**Text shown**:

6. Compare the acceptance rates between those drivers who:

- go to bars more than once a month, had passengers that were not a kid, and were not widowed *OR*
- go to bars more than once a month and are under the age of 30 *OR*
- go to cheap restaurants more than 4 times a month and income is less than 50K. 



In [282]:
condition_not_widowed = (df2['maritalStatus'] != 'Widowed')
condition_age_under_30 = ((df2['age'] == '21') | (df2['age'] == '26'))
condition_income_less_than_50k = (
    (df2['income'] == "$25000 - $37499")
    | (df2['income'] == "$12500 - $24999")
    | (df2['income'] == "$37500 - $49999"))

condition_go_to_cheap_restaurant_more_than_4 = (
    (df2['RestaurantLessThan20'] != 'less1')
    & (df2['RestaurantLessThan20'] != '1~3')
)
 


condition_a = df2[
    (condition_bar_more_than_once 
    & condition_no_kid_passenger
    & condition_not_widowed) 
]

condition_b = df2[
    (condition_bar_more_than_once
    & condition_age_under_30)
]

condition_c = df2[
    (condition_income_less_than_50k
    & condition_go_to_cheap_restaurant_more_than_4)
]
print(condition_a['Y'].mean())
print(condition_b['Y'].mean())
print(condition_c['Y'].mean())

0.717948717948718
0.7313432835820896
0.4723127035830619


7.  Based on these observations, what do you hypothesize about drivers who accepted the bar coupons?

**Collected data**:
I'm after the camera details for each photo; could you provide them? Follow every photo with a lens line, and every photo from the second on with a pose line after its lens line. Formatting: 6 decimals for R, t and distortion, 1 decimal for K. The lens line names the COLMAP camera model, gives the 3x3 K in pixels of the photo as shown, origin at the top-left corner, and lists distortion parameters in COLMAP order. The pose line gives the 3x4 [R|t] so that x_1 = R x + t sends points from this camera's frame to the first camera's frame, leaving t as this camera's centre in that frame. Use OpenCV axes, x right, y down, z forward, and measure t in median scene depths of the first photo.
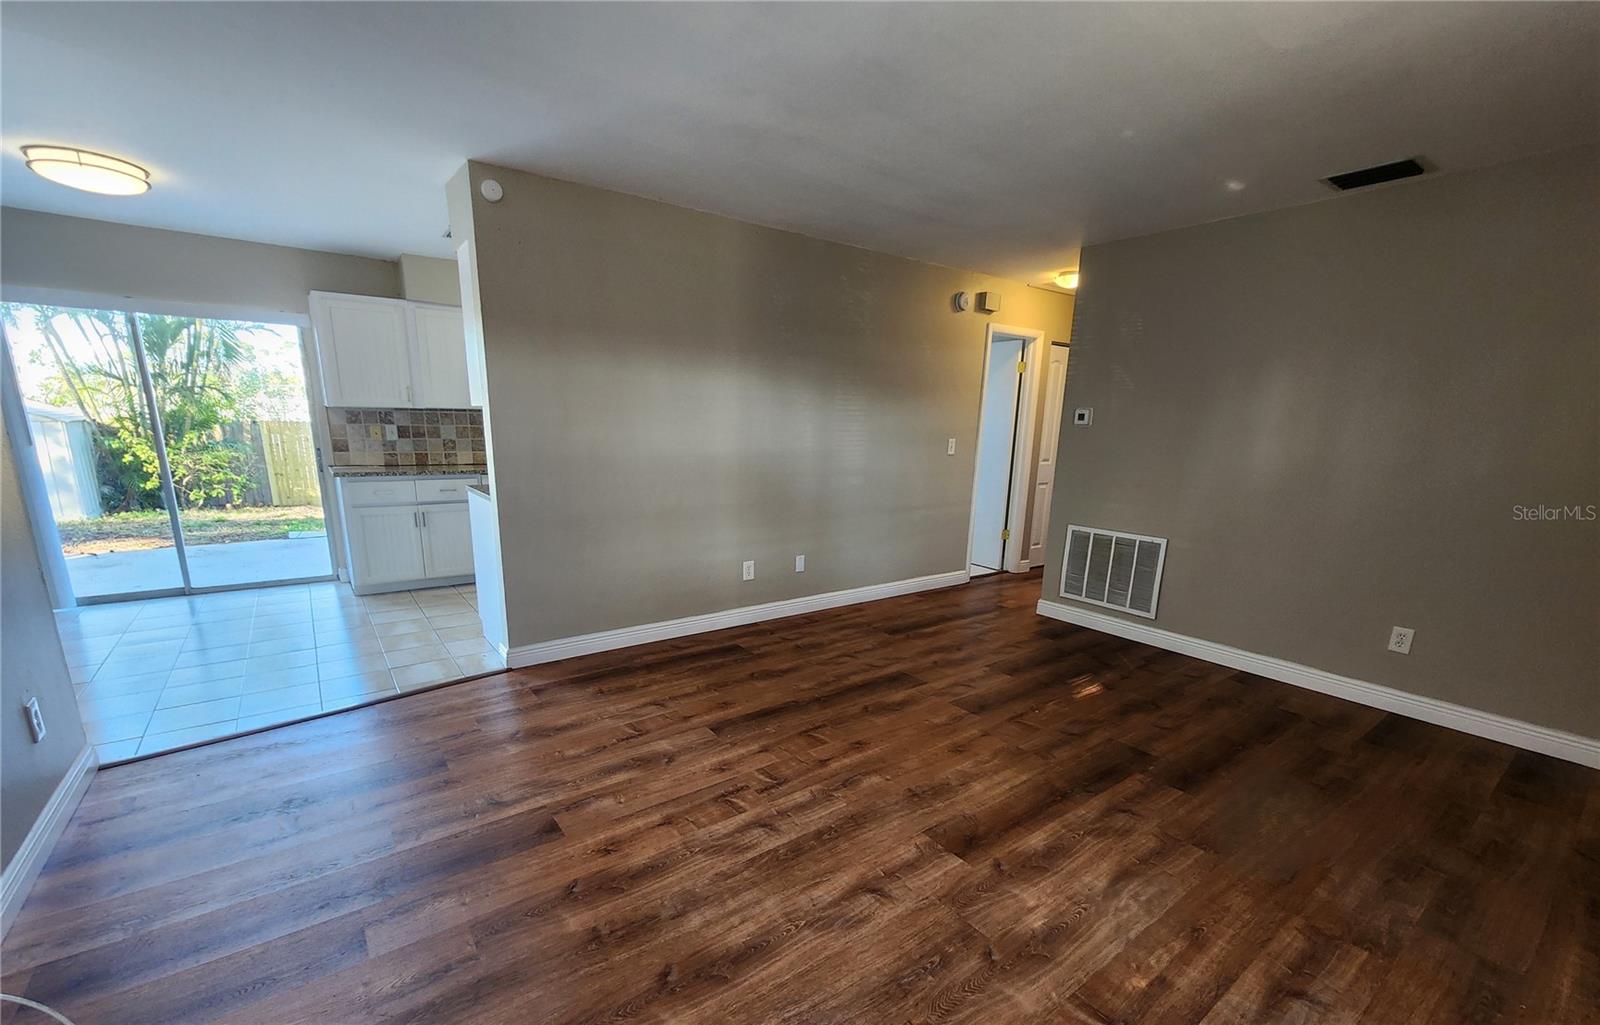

**Complete the following**:
**a)** In the coupon acceptance analysis, which age values count as under 30?
**b)** Resume the coupon acceptance analysis after its final sentence.

**Task-by-task results**:
**a)** '21' and '26'.

**b)**
In [None]:
## Drivers who are unmarried, under the age of 30, and/or don't have any kids with them are more likely to accept the bar coupon

### Independent Investigation

Using the bar coupon example as motivation, you are to explore one of the other coupon groups and try to determine the characteristics of passengers who accept the coupons.  

In [299]:
selector = (data['coupon'] == 'Coffee House')
df3 = data[selector]
fig1 = px.bar(df3.sort_values('Y'), x='passanger', color='Y')
fig1.update_traces(dict(marker_line_width=0))
fig1.show()

fig2 = px.bar(df3.sort_values('Y'), x='income', color='Y')
fig2.update_traces(dict(marker_line_width=0))
fig2.show()

## Passengers who are alone or are with friends are MUCH more likely to use the Coffee House coupon.

## contrary to assumption, the lower the temperature, the less likely people were willing to go to the coffee house and use the coupon. 
## It seems that most coupon uses are during hotter temperatures. 

In [301]:
fig3 = px.bar(df3.sort_values('Y'), x='occupation', color='Y')
fig3.update_traces(dict(marker_line_width=0))
fig3.show()

## Seems like Unemployed, Students, Sales, and Computer & Mathematical occupations both receive and use the coupons much more often. Why is this the case?

In [372]:
fig3 = px.bar(df3.sort_values('Y')[df3['occupation'] == 'Student'], x='income', color='Y')
fig3.update_traces(dict(marker_line_width=0))
fig3.show()
print(df3.sort_values('Y')[(df3['occupation'] == 'Student') & df3['income'] == '87500--']['Y'])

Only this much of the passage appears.